Seigneur, paissez avec votre verge votre peuple, le troupeau de votre héritage, qui demeure seul dans la forêt, au milieu du Carmel; ils paîtront en Basan et en Galaad, comme aux jours anciens.
15 Bizi Mısır'dan çıkardığın günlerdeki gibi, Harikalar yarat halkın için.
Comme aux jours de ta sortie de la terre d’Egypte, je lui ferai voir des merveilles.
16 Uluslar bunu görünce Yaptıkları bunca zorbalıktan utanacaklar. Elleriyle ağızlarını kapayacak, kulaklarını tıkayacaklar.

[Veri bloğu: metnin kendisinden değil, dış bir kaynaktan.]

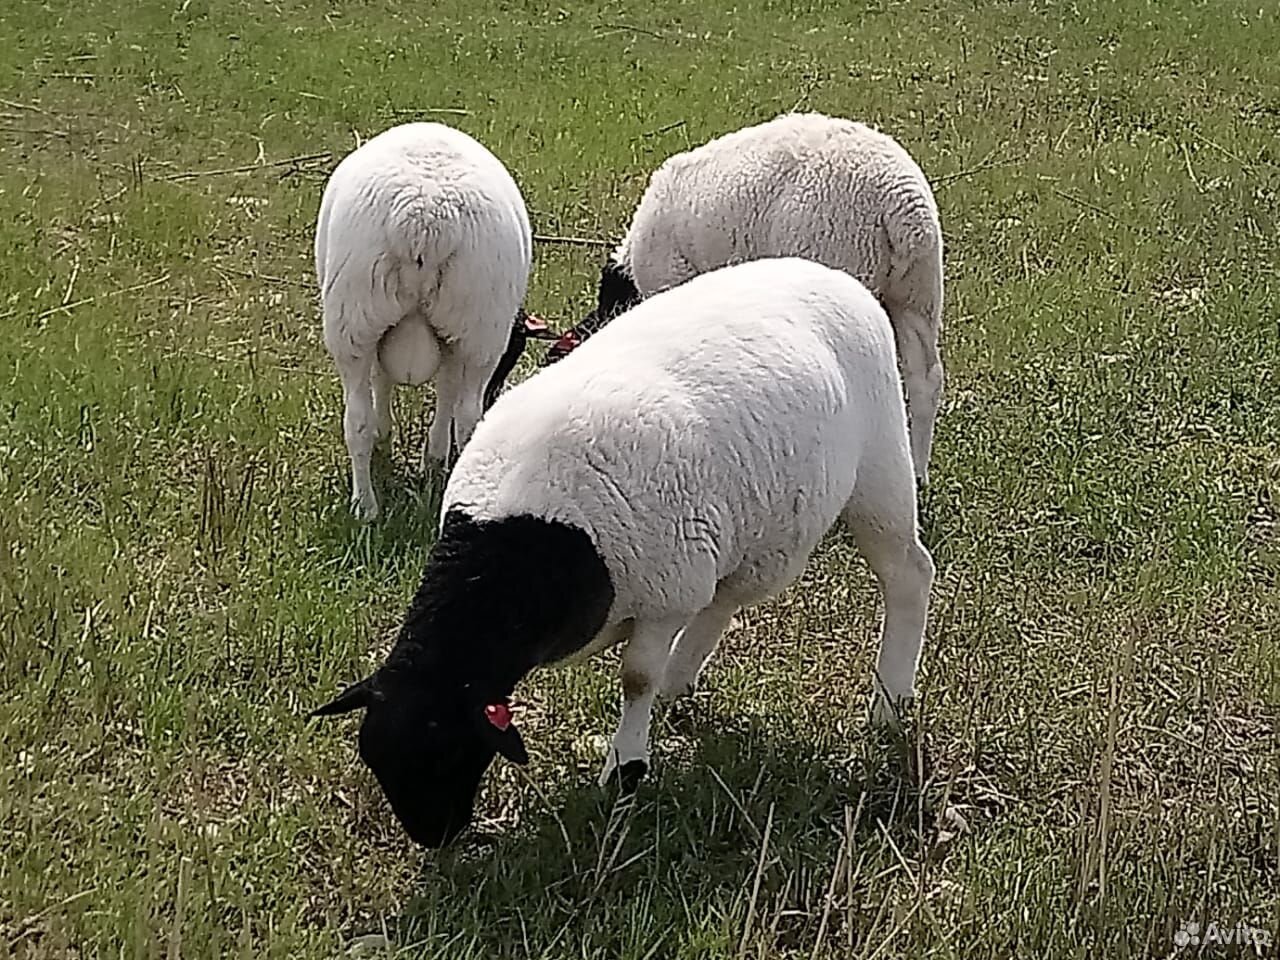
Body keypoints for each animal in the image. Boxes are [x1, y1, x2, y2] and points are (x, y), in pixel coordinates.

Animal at [308, 257, 931, 849]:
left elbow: (635, 677)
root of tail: (836, 278)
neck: (529, 546)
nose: (432, 838)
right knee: (721, 600)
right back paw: (684, 682)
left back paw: (890, 700)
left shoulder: (664, 592)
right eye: (376, 758)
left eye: (443, 749)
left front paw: (626, 766)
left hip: (880, 467)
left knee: (908, 574)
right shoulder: (683, 569)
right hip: (739, 529)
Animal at [316, 126, 555, 527]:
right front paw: (430, 455)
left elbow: (388, 380)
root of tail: (425, 214)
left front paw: (396, 439)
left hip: (355, 319)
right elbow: (443, 390)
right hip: (478, 323)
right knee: (468, 416)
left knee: (358, 421)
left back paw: (365, 506)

Des nations verront, et seront confondues avec toute leur puissance; elles mettront la main sur leur bouche, et leurs oreilles seront assourdies.
17 Yılanlar gibi, sürüngenler gibi toprak yalayacak, Titreyerek sığınaklarından çıkacaklar. Ey Tanrımız RAB, dehşet içinde sana dönecek Ve senden korkacaklar.
Elles lécheront la poussière comme les serpents; comme les reptiles de la terre, elles seront fortement troublées dans leurs demeures; elles redouteront le Seigneur notre Dieu, et elles te craindront, ô Israël.
18 Senin gibi suçları silen, Kendi halkından geride kalanların isyanlarını bağışlayan başka tanrı var mı? Sonsuza dek öfkeli kalmazsın, Çünkü merhametten hoşlanırsın.
Quel Dieu est semblable à vous, qui ôtez l’iniquité, et passez sous silence le péché du reste de votre héritage? il n’enverra plus désormais sa fureur, parce qu’il veut la miséricorde.
19 Bize yine acıyacaksın, Çiğneyeceksin suçlarımızı ayak altında. Bütün günahlarımızı denizin dibine atacaksın.
Il reviendra, et il aura pitié de nous; il laissera de côté nos iniquités, et il jettera dans le profond de la mer tous nos péchés.
20 Geçmişte atalarımıza ant içtiğin gibi, Yakup'un ve İbrahim'in torunları olan bizlere de Verdiğin sözü tutacak ve sadık kalacaksın.
Seigneur, vous accomplirez votre vérité envers Jacob, votre miséricorde envers Abraham; ce que vous avez juré à nos pères dès les jours anciens.